The concerns about risk of infection in the infant must be weighed against the desire to avoid side effects from ARVs. The higher the maternal viral load (and the closer in timing it is to delivery), the higher the risk of transmitting HIV in utero to the infant. (See 'Detectable viral load after 20 weeks gestation, but undetectable viral load in the four weeks prior to delivery' above.)

●Continuation of ARV prophylaxis for breastfed infants

•Infants of breastfeeding mothers who have sustained viral suppression – For these infants, we engage in shared decision-making with the breastfeeding mother. If the mother is confident in her adherence to ART in the post-partum period, we prefer not to extend prophylaxis beyond the two-week ZDV prophylaxis that is recommended for low-risk infants. However, some experts would extend the initial single-drug ZDV prophylaxis regimen to four or six weeks. If the mother has concern for maintaining adherence to ART while breastfeeding, prophylaxis with once-daily nevirapine prophylaxis or twice-daily lamivudine (3TC) for the duration of breastfeeding is preferred (table 3). (See 'Continuation of ARV prophylaxis for breastfed infants' above.)

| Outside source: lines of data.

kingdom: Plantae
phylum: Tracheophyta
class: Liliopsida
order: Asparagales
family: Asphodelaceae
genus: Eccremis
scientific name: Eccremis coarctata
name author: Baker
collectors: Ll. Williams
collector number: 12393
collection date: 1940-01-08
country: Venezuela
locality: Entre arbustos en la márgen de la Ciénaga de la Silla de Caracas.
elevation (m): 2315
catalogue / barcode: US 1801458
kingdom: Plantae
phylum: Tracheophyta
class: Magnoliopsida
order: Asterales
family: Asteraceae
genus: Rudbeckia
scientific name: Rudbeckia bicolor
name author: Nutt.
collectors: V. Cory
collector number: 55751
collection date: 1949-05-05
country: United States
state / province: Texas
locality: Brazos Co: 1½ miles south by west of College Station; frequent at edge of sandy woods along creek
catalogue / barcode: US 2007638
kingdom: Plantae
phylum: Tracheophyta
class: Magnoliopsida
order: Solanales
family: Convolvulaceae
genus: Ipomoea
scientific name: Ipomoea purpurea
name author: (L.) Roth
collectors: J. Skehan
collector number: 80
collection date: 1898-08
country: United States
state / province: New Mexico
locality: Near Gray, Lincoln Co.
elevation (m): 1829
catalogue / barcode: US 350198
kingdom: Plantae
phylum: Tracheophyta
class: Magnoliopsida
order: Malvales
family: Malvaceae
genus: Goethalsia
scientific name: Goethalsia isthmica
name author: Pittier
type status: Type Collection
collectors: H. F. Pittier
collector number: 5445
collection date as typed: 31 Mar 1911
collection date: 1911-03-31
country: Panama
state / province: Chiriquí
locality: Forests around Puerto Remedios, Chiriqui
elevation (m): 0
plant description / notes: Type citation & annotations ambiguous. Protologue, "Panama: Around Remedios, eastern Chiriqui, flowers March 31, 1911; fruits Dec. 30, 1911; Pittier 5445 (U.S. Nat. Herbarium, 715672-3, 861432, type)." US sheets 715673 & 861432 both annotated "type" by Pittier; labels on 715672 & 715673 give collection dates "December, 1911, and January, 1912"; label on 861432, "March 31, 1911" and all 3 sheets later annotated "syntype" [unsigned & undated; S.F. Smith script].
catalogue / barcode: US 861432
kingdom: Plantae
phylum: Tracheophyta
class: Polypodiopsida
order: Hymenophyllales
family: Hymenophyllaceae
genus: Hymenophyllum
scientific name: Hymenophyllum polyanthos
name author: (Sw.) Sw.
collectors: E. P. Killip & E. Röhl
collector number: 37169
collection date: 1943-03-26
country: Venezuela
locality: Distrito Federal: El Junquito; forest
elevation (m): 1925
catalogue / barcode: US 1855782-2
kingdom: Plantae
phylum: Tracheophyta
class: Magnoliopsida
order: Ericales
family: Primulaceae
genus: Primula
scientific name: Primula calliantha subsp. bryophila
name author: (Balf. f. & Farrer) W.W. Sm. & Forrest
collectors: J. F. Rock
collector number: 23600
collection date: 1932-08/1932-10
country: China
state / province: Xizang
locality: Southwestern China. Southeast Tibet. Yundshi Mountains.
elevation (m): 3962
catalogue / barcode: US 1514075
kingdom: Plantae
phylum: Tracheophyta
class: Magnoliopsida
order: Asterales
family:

•Infants of breastfeeding mothers without sustained viral suppression – For these infants, we advise strongly against breastfeeding as the risk of transmission of HIV to the infant through breastmilk is high. (See 'Continuation of ARV prophylaxis for breastfed infants' above.)

●Newborn CMV testing in all HIV-exposed infants – We test all infants born to mothers with HIV for congenital cytomegalovirus (CMV) with a urine and/or saliva polymerase chain reaction (PCR) assay within the first 21 days of life. (See "Congenital cytomegalovirus (cCMV) infection: Clinical features and diagnosis", section on 'Newborn screening for congenital cytomegalovirus'.)